Das neue brotlose »irgendwas mit Medien« ist in diesen 2010-Jahren »irgendwas mit Gender«; entsprechend ausweichend antwortet Danielle auf die mal besorgten, mal hämischen Fragen nach ihren Zukunftsplänen. Angestrengt versucht sie das Genörgel ihrer Eltern, die ihr das Studium finanzieren, zu überhören. Als Dank versucht sie sich »gut zu benehmen«, sprich, ihre immer noch schwelende Liebe für ihre ehrgeizige Exfreundin Mia, ein unerwarteter Gast auf der Feier, zu verbergen. Als aber außerdem noch ihr »Sugardaddy« Max auftaucht, samt seiner Danielle bis dato unbekannten Kleinfamilie, gerät sie richtig unter Druck. Denn Max' Ehefrau ist nicht nur eine superschöne blonde »Schickse«, sondern Unternehmerin und Hauptverdienerin – ergo ist es ihr Geld, das Max Danielle nach ihren Schäferstündchen zusteckt.

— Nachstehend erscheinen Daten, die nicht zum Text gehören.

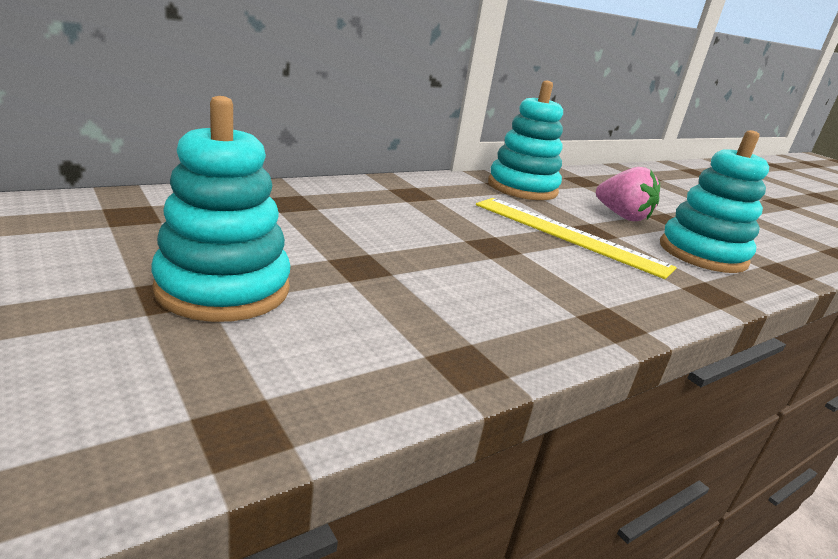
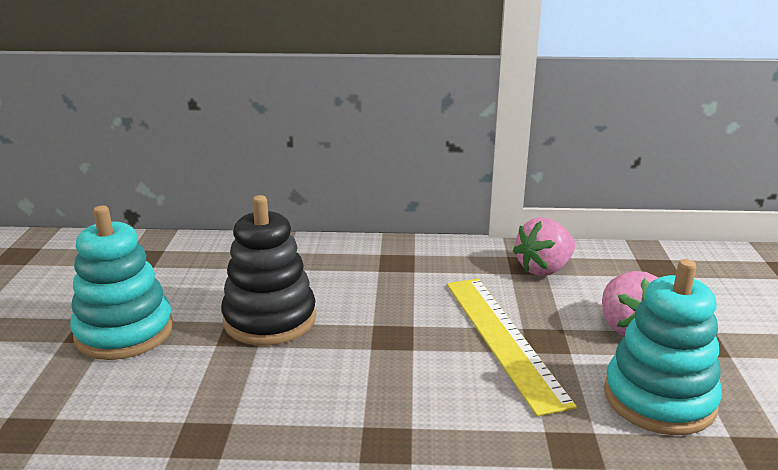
camera: 40 degrees right, 0 degrees up
(371, 250) = (270, 319): none -> black stacking toy
(522, 188) = (544, 269): turquoise stacking toy -> pink strawberry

Das modische Sugardaddy-Phänomen, das Seligman hier, ausgehend von ihren Beobachtungen von Kommilitoninnen, aufspießt, wird zum Kulminationspunkt einer scharfsinnigen Betrachtung von Sex, Geld, Unabhängigkeit; aber auch von den Anforderungen an junge Frauen, die perfekte Karrieren machen, reiche Ehemänner angeln und perfekte Kinder kriegen, die weder dick, aber auch nicht so dünn wie Danielle sein sollen. Und es geht um die Lügen, die man anderen, vor allem aber sich selbst auftischt. Wo in Danielles progressiver akademischer Feminismustheorie die sexuelle Macht über Männer, gefolgt von Geldgeschenken, als »Empowerment« deklariert wird, erweist sich dies in der Praxis als Prostitutionsfalle, egal wie sehr Danielle tatsächlich auf Max steht. Dass sie jeden in ihrer Umgebung über die Art ihres Nebenjobs anschwindelt, spricht für sich.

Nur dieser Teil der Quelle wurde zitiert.